I will be turning 61 in a few days. I am reflecting on the shoulda coulda direction of my life. Can I still make a difference somewhere? Hooked up on facebook with some folks I had not seen in 35-40 years and learned of those who have passed and those that are ill. I am thankful to be a CHRISTIAN and try hard to walk in that way. I feel sad and I feel joy in the things I am putting in perspective. This is the very first white Christmas I have ever had. I think life to me is always going to be a surprise. Musicians, writers, bikers, outlaws, sinners and saints have been placed in my path to make me who I am. Greatfull to be homesteading, even if it is hard work. Thankfull for the family I have now. How I have learned and am learning. I can not fix all problems. Finding my way in all the uncertainty of what the goverment hands out. Praying and hoping to have instilled good qualites in my children. For some the big 4oh,5oh, 6oh are times to celebrate getting that far. for me I will just sit home and survey the unfinished hoop house and dream of what is to come of it. Plan on my spring planting and wonder. Will this stuff grow this year?


----------



## mnn2501 (Apr 2, 2008)

Well Happy Birthday BigDave. You're a couple years ahead of me, but I remember my 40th as the bad one.
Now if I can just make it til retirement.


----------



## modineg44 (Jun 25, 2002)

Happy birthday, Dave. You have a lot of good years ahead of you.

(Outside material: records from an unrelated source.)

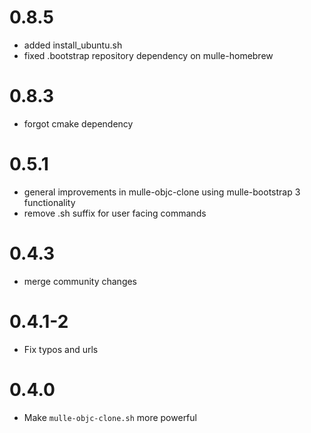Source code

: 0.8.5
===

* added install_ubuntu.sh
* fixed .bootstrap repository dependency on mulle-homebrew


0.8.3
===

* forgot cmake dependency

0.5.1
====

* general improvements in mulle-objc-clone using mulle-bootstrap 3 functionality
* remove .sh suffix for user facing commands

0.4.3
====

* merge community changes

0.4.1-2
====

* Fix typos and urls

0.4.0
====

* Make `mulle-objc-clone.sh` more powerful
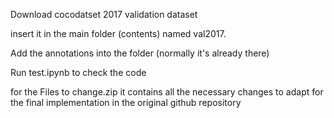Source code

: Download cocodatset 2017 validation dataset 

insert it in the main folder (contents) named val2017.

Add the annotations into the folder (normally it's already there)

Run test.ipynb to check the code

for the Files to change.zip it contains all the necessary changes to adapt for the final implementation in the original github repository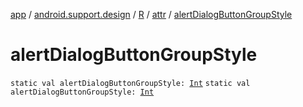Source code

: [app](../../../index.md) / [android.support.design](../../index.md) / [R](../index.md) / [attr](index.md) / [alertDialogButtonGroupStyle](./alert-dialog-button-group-style.md)

# alertDialogButtonGroupStyle

`static val alertDialogButtonGroupStyle: `[`Int`](https://kotlinlang.org/api/latest/jvm/stdlib/kotlin/-int/index.html)
`static val alertDialogButtonGroupStyle: `[`Int`](https://kotlinlang.org/api/latest/jvm/stdlib/kotlin/-int/index.html)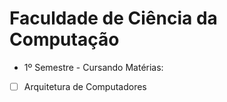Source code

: ﻿# Faculdade de Ciência da Computação
 - 1º Semestre - Cursando
 Matérias: 
 - [ ] Arquitetura de Computadores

We also had a white Christmas here in rural N. Texas.

Nancy


----------



## ceresone (Oct 7, 2005)

Happy Birthday, Dave, you young whippersnapper, you! Actually, you have a wonderful outlook on life, if you can look back, and be pleased with your journey, what more could one ask?
You got the snow, I'm not far from you, we got a dusting, gone by noon. Freezing rain coming down now-I best do chores before it gets too slick


----------



## ceresone (Oct 7, 2005)

Must have put a spell on So. Mo. been snowing hard today (the 28th) for several hours


----------



## Big Dave (Feb 5, 2006)

HEHEHE yep I fell for ya getting that freezing rain is what will put the KABASH on everything. Take it easy. Stay warm and dry.


----------